II.THE APPELLATE COURT COMMITTED GRAVE, REVERSIBLE ERROR IN
RENDERING THE DECISION AND RESOLUTION IN QUESTION BY
DEPARTING FROM THE ACCEPTED AND USUAL COURSE OF
JUDICIAL PROCEEDINGS THEREBY IGNORING THE FACTUAL
FINDINGS OF THE REGIONAL TRIAL COURT (BRANCH 59) OF
BAGUIO CITY SHOWING PETITIONER'S CLEAR RIGHTS TO THE
AWARD OF DAMAGES. 9
The Ruling of the Court
We find the petition meritorious.
This case for damages arose out of the accidental shooting of petitioners' son.
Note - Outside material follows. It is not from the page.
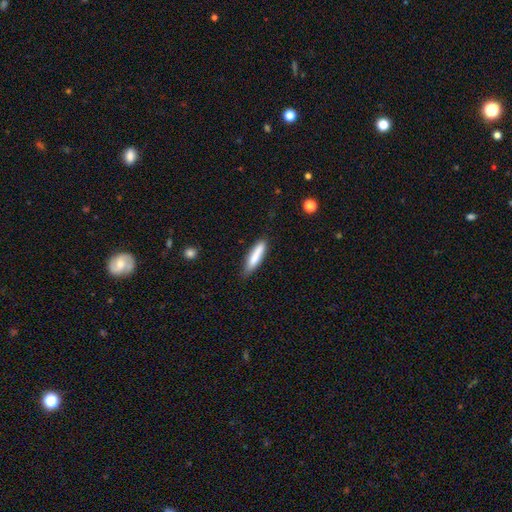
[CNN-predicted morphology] Overall: smooth (81%). How rounded: cigar-shaped (79%). Merging: none (76%).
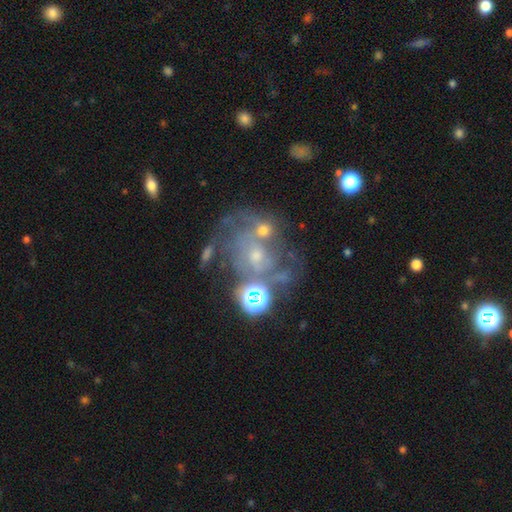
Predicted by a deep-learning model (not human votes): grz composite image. It shows a featured or disk galaxy (70%) with no bar (73%), tight (44%) spiral arms (79%) and a small central bulge (61%). Merging: none (50%).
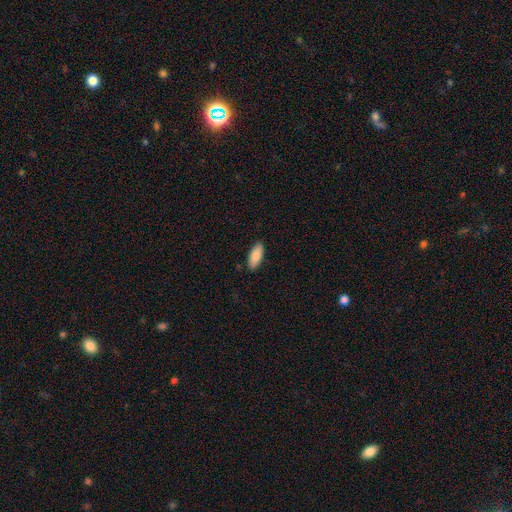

Under Article 1161 10 of the Civil Code, petitioners may enforce their claim for
damages based on the civil liability arising from the crime under Article 100 11 of
the Revised Penal Code or they may opt to file an independent civil action for
damages under the Civil Code. In this case, instead of enforcing their claim for
damages in the homicide case filed against Matibag, petitioners opted to file an
independent civil action for damages against respondent whom they alleged was
Matibag's employer. Petitioners based their claim for damages under Articles
2176 and 2180 of the Civil Code.
Unlike the subsidiary liability of the employer under Article 103 12 of the Revised
Penal Code, 13 the liability of the employer, or any person for that matter, under
Article 2176 of the Civil Code is primary and direct, based on a person's own
negligence. Article 2176 states:
Art. 2176.Whoever by act or omission causes damage to another, there
being fault or negligence, is obliged to pay for the damage done. Such
fault or negligence, if there is no pre-existing contractual relation
between the parties, is called quasi-delict and is governed by the
provisions of this Chapter.
This case involves the accidental discharge of a firearm inside a gun store. Under
PNP Circular No. 9, entitled the "Policy on Firearms and Ammunition
Dealership/Repair," a person who is in the business of purchasing and selling of
firearms and ammunition must maintain basic security and safety requirements
of a gun dealer, otherwise his License to Operate Dealership will be suspended
or canceled. 14 CAaEDH
Indeed, a higher degree of care is required of someone who has in his
possession or under his control an instrumentality extremely dangerous in
character, such as dangerous weapons or substances. Such person in possession
or control of dangerous instrumentalities has the duty to take exceptional
precautions to prevent any injury being done thereby. 15 Unlike the ordinary
affairs of life or business which involve little or no risk, a business dealing with
dangerous weapons requires the exercise of a higher degree of care.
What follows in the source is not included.